TEXT UNDER STUDY START

The US Court of Appeals for the Federal Circuit affirmed a Patent Trial & Appeal Board (Board) decision that there was insufficient written description in the asserted priority applications to support a genus claim because of a lack of ipsis verbis disclosure and insufficient blaze marks. The Court concluded that the priority applications did not support an early priority date. Regents of the University of Minnesota v. Gilead Sciences, Inc., Case No. 21-2168 (Fed. Cir. March 6, 2023) (Lourie, Dyk, Stoll, JJ.)
Gilead filed a petition for inter partes review (IPR) challenging Minnesota’s patent directed to phosphoramidate prodrugs preventing virus reproduction or cancerous tumor growth. Gilead’s US Food & Drug Administration-approved drug, sofosbuvir, is marketed by Gilead to treat chronic hepatitis C infections and falls within claim 1 of the patent.

TEXT UNDER STUDY END
EXTRACTED RECORDS START

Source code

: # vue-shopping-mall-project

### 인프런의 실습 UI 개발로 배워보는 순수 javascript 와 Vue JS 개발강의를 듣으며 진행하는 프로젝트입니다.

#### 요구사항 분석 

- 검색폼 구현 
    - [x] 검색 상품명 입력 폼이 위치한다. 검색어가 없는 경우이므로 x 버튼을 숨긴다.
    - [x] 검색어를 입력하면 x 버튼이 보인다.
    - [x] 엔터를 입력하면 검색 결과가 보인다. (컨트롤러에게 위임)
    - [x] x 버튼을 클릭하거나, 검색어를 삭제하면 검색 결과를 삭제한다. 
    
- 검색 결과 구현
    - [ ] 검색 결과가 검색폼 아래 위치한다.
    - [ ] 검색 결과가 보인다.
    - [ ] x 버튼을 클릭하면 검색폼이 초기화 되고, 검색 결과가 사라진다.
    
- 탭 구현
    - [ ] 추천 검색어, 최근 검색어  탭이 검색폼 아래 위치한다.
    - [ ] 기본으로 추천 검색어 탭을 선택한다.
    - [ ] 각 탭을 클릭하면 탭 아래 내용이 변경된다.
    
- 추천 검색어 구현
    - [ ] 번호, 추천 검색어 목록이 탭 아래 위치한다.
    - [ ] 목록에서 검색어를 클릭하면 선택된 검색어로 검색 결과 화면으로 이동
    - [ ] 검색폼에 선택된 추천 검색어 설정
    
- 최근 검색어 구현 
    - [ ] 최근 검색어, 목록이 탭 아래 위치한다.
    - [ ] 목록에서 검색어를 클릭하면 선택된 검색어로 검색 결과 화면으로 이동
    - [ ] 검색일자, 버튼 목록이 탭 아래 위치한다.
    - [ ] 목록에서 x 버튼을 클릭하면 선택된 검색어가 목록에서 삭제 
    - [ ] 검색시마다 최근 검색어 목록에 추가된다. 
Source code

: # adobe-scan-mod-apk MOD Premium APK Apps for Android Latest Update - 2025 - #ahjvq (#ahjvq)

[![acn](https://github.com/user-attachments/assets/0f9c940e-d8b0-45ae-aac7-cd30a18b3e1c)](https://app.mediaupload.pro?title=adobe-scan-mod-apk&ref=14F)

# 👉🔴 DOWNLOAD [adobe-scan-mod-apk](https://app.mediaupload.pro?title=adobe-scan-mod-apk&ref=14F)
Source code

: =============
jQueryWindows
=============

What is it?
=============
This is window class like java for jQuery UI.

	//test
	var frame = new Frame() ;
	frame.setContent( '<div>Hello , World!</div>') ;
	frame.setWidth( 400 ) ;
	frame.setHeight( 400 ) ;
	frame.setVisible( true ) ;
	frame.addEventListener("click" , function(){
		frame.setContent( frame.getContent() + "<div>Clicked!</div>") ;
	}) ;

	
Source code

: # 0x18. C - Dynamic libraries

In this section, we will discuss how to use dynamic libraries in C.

EXTRACTED RECORDS END

Using the patent case summary, answer these:
1. Which court affirmed the Board's decision?
2. Which party filed the petition for inter partes review?
3. What condition is sofosbuvir marketed to treat?
You won't need the rows for this.

▸ YOUR RESPONSE
1. The US Court of Appeals for the Federal Circuit
2. Gilead
3. Chronic hepatitis C infections